Hardcore Transylvanian dance music: Ando Glaso Collective at TalkingGigs

Scotland’s Roma music project dazzle Firth Hall with an eclectic selection of soul-searching torch songs and riotous dance numbers.

8 March 2024 at
P3082611 01
Don Murray.

Formed in Glasgow in 2019, the Ando Glaso Collective are a unique group of musicians dedicated to exploring a diverse range of Roma music originating from across eastern Europe.

During the conversational half of this TalkingGigs performance, the group’s musical director Janos Lang expresses his hope that they will one day be able to expand to become an entire Roma orchestra. In the meantime, and in between chat with TalkingGigs programmer Alasdair Dempster, Lang invites the Polish, Romanian and Slovakian sections of the band to the microphone in turn to share their local variations on this deep musical tradition.

The Polish performance highlights the group’s two lead singers alongside accordion and bass, while the Romanian section starts with plaintive, yearning violin before morphing into an upbeat dance tune thanks to Lang’s spirited playing.

After the Slovakian showcase brings acoustic guitar to the mix, Lang speaks of how the group aims to connect Scotland’s often isolated Roma communities to each other and to their shared “intangible cultural heritage”.

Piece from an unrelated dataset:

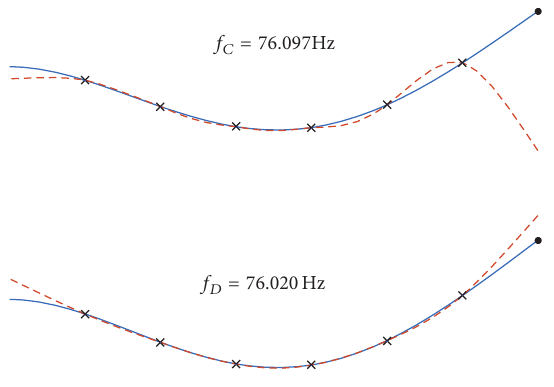
Figure 14: Mode shapes at points 𝐶 and 𝐷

In the second half, like in ‘Young Person's Guide to the Orchestra’, we got to hear what it sounded like all together. The effect was more than the sum of its (already impressive) parts. With full nine-piece band in effect, the group launches into a series of classic Roma folk tunes and dance numbers. This is lyrical, full-bodied music, where the expressive violins pick out a vocal line even when nobody’s singing. The wandering basslines are especially enjoyable – the bass seems free to explore a full range of musical expression, untethered from its more pedestrian role in English folk culture.

The sharp-dressed group alternate between two modes: more reflective, soul-searching songs that benefit from the expressiveness of singers Mania and Diana Mastej, and more upbeat dance numbers that rattle along with a velocity and momentum that suggests they could play in perpetuity. The third tune adds rich and emotive accordion playing, while the fifth brings Latin grooves to the fore.

By the encore, a 30-strong impromptu dancefloor has formed at the front of Firth Hall, and the band oblige with what Lang describes as “hardcore dance music from Transylvania”.

Playing on International Women’s Day, the final tunes are dedicated to women in Palestine, earning a thunderous round of applause. Called back for a second encore by a restless dancefloor, the group launch into a slow jam that switches up halfway through, transforming into a riotous and free-spirited boogie.


The TalkingGigs performance was raising money for asylum charity ASSIST Sheffield.